Report how many lines of the listing below include the word "toolbars". Give nothing but the number.
___ Dataset records ___
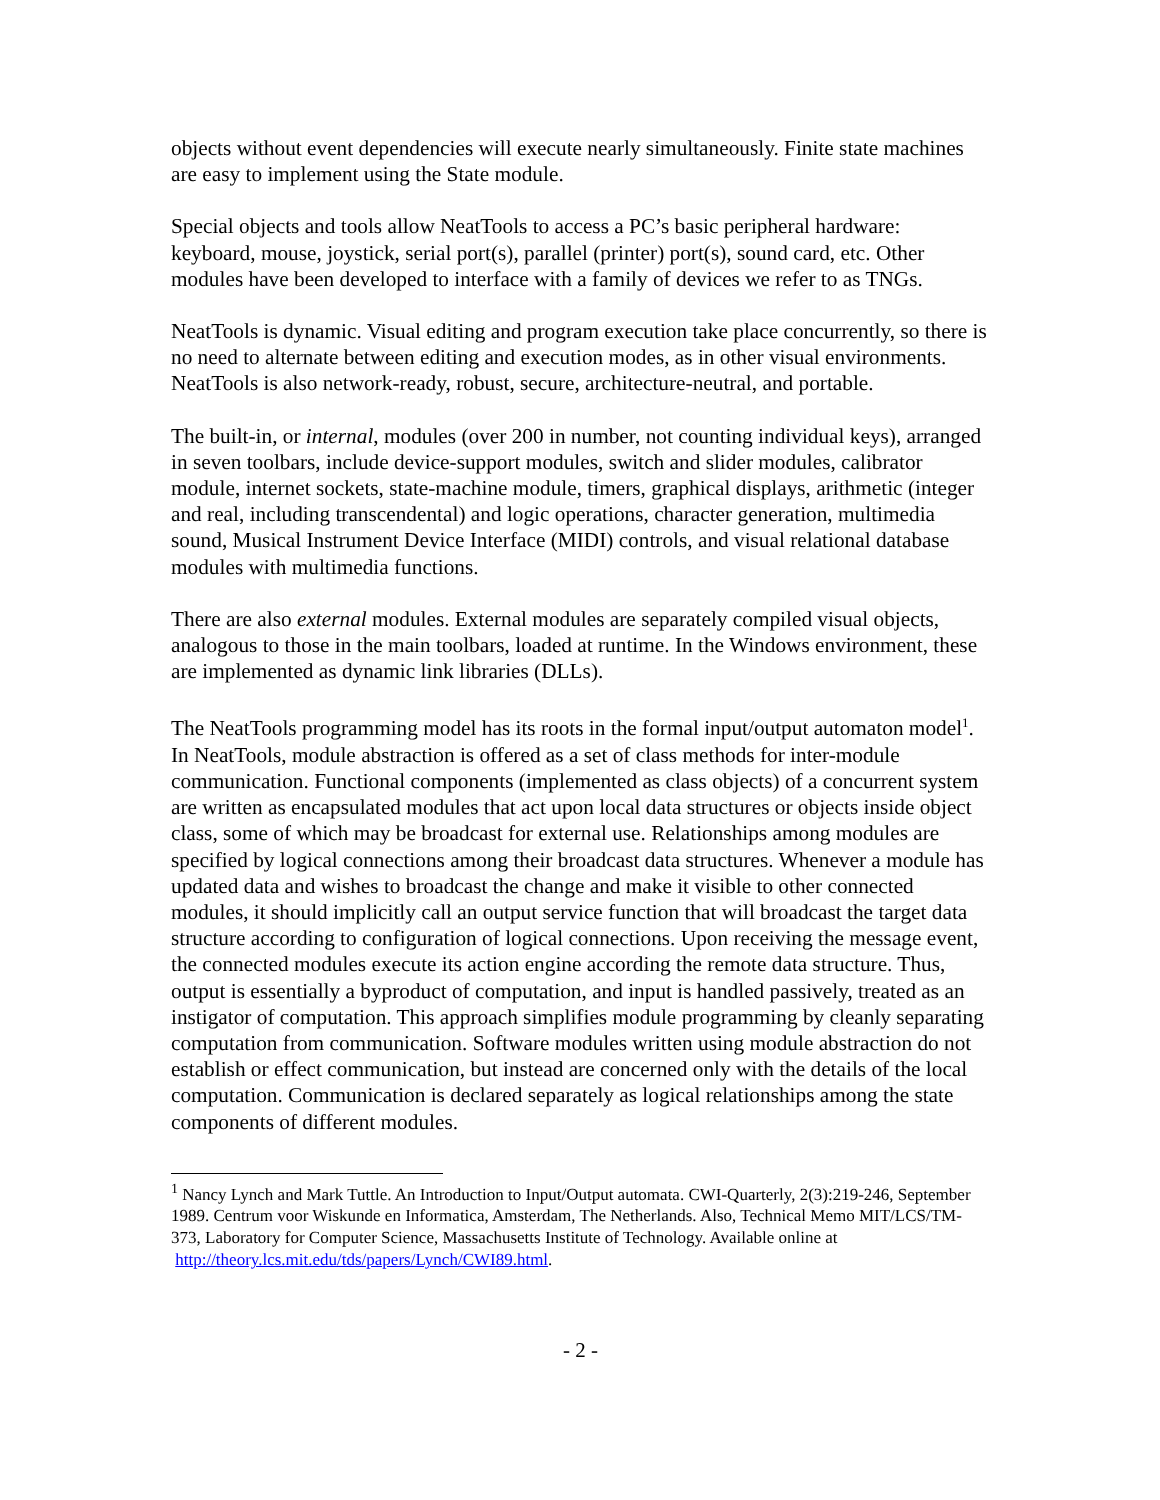objects without event dependencies will execute nearly simultaneously. Finite state machines are easy to implement using the State module.
Special objects and tools allow NeatTools to access a PC’s basic peripheral hardware: keyboard, mouse, joystick, serial port(s), parallel (printer) port(s), sound card, etc. Other modules have been developed to interface with a family of devices we refer to as TNGs.
NeatTools is dynamic. Visual editing and program execution take place concurrently, so there is no need to alternate between editing and execution modes, as in other visual environments. NeatTools is also network-ready, robust, secure, architecture-neutral, and portable.
The built-in, or internal, modules (over 200 in number, not counting individual keys), arranged in seven toolbars, include device-support modules, switch and slider modules, calibrator module, internet sockets, state-machine module, timers, graphical displays, arithmetic (integer and real, including transcendental) and logic operations, character generation, multimedia sound, Musical Instrument Device Interface (MIDI) controls, and visual relational database modules with multimedia functions.
There are also external modules. External modules are separately compiled visual objects, analogous to those in the main toolbars, loaded at runtime. In the Windows environment, these are implemented as dynamic link libraries (DLLs).
The NeatTools programming model has its roots in the formal input/output automaton model<sup>1</sup>. In NeatTools, module abstraction is offered as a set of class methods for inter-module communication. Functional components (implemented as class objects) of a concurrent system are written as encapsulated modules that act upon local data structures or objects inside object class, some of which may be broadcast for external use. Relationships among modules are specified by logical connections among their broadcast data structures. Whenever a module has updated data and wishes to broadcast the change and make it visible to other connected modules, it should implicitly call an output service function that will broadcast the target data structure according to configuration of logical connections. Upon receiving the message event, the connected modules execute its action engine according the remote data structure. Thus, output is essentially a byproduct of computation, and input is handled passively, treated as an instigator of computation. This approach simplifies module programming by cleanly separating computation from communication. Software modules written using module abstraction do not establish or effect communication, but instead are concerned only with the details of the local computation. Communication is declared separately as logical relationships among the state components of different modules.
<sup>1</sup> Nancy Lynch and Mark Tuttle. An Introduction to Input/Output automata. CWI-Quarterly, 2(3):219-246, September 1989. Centrum voor Wiskunde en Informatica, Amsterdam, The Netherlands. Also, Technical Memo MIT/LCS/TM-373, Laboratory for Computer Science, Massachusetts Institute of Technology. Available online at http://theory.lcs.mit.edu/tds/papers/Lynch/CWI89.html.
- 2 -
___
Solution to this problem
2